* Supplied material:
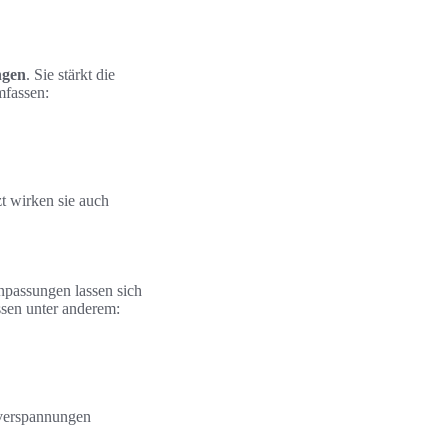
ngen
. Sie stärkt die
mfassen:
zt wirken sie auch
npassungen lassen sich
sen unter anderem:
lverspannungen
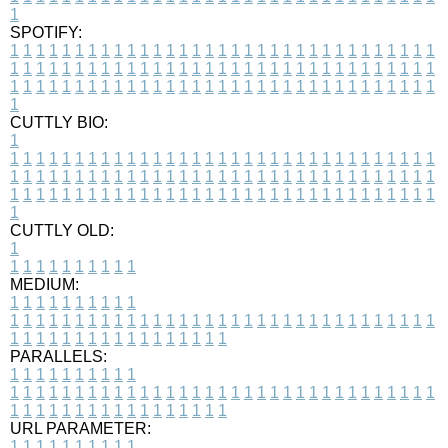
1
SPOTIFY:
1
1
1
1
1
1
1
1
1
1
1
1
1
1
1
1
1
1
1
1
1
1
1
1
1
1
1
1
1
1
1
1
1
1
1
1
1
1
1
1
1
1
1
1
1
1
1
1
1
1
1
1
1
1
1
1
1
1
1
1
1
1
1
1
1
1
1
1
1
1
1
1
1
1
1
1
1
1
1
1
1
1
1
1
1
1
1
1
1
1
1
1
1
1
1
1
1
1
1
1
CUTTLY BIO:
1
1
1
1
1
1
1
1
1
1
1
1
1
1
1
1
1
1
1
1
1
1
1
1
1
1
1
1
1
1
1
1
1
1
1
1
1
1
1
1
1
1
1
1
1
1
1
1
1
1
1
1
1
1
1
1
1
1
1
1
1
1
1
1
1
1
1
1
1
1
1
1
1
1
1
1
1
1
1
1
1
1
1
1
1
1
1
1
1
1
1
1
1
1
1
1
1
1
1
1
1
CUTTLY OLD:
1
1
1
1
1
1
1
1
1
1
1
MEDIUM:
1
1
1
1
1
1
1
1
1
1
1
1
1
1
1
1
1
1
1
1
1
1
1
1
1
1
1
1
1
1
1
1
1
1
1
1
1
1
1
1
1
1
1
1
1
1
1
1
1
1
1
1
1
1
1
1
1
1
1
1
PARALLELS:
1
1
1
1
1
1
1
1
1
1
1
1
1
1
1
1
1
1
1
1
1
1
1
1
1
1
1
1
1
1
1
1
1
1
1
1
1
1
1
1
1
1
1
1
1
1
1
1
1
1
1
1
1
1
1
1
1
1
1
1
URL PARAMETER:
1
1
1
1
1
1
1
1
1
1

* Aim of the exercise:
Please retype the listing exactly, leaving out any images.

* Result of this task:
ngen
. Sie stärkt die
mfassen:
zt wirken sie auch
npassungen lassen sich
sen unter anderem:
lverspannungen
1
SPOTIFY:
1
1
1
1
1
1
1
1
1
1
1
1
1
1
1
1
1
1
1
1
1
1
1
1
1
1
1
1
1
1
1
1
1
1
1
1
1
1
1
1
1
1
1
1
1
1
1
1
1
1
1
1
1
1
1
1
1
1
1
1
1
1
1
1
1
1
1
1
1
1
1
1
1
1
1
1
1
1
1
1
1
1
1
1
1
1
1
1
1
1
1
1
1
1
1
1
1
1
1
1
CUTTLY BIO:
1
1
1
1
1
1
1
1
1
1
1
1
1
1
1
1
1
1
1
1
1
1
1
1
1
1
1
1
1
1
1
1
1
1
1
1
1
1
1
1
1
1
1
1
1
1
1
1
1
1
1
1
1
1
1
1
1
1
1
1
1
1
1
1
1
1
1
1
1
1
1
1
1
1
1
1
1
1
1
1
1
1
1
1
1
1
1
1
1
1
1
1
1
1
1
1
1
1
1
1
1
CUTTLY OLD:
1
1
1
1
1
1
1
1
1
1
1
MEDIUM:
1
1
1
1
1
1
1
1
1
1
1
1
1
1
1
1
1
1
1
1
1
1
1
1
1
1
1
1
1
1
1
1
1
1
1
1
1
1
1
1
1
1
1
1
1
1
1
1
1
1
1
1
1
1
1
1
1
1
1
1
PARALLELS:
1
1
1
1
1
1
1
1
1
1
1
1
1
1
1
1
1
1
1
1
1
1
1
1
1
1
1
1
1
1
1
1
1
1
1
1
1
1
1
1
1
1
1
1
1
1
1
1
1
1
1
1
1
1
1
1
1
1
1
1
URL PARAMETER:
1
1
1
1
1
1
1
1
1
1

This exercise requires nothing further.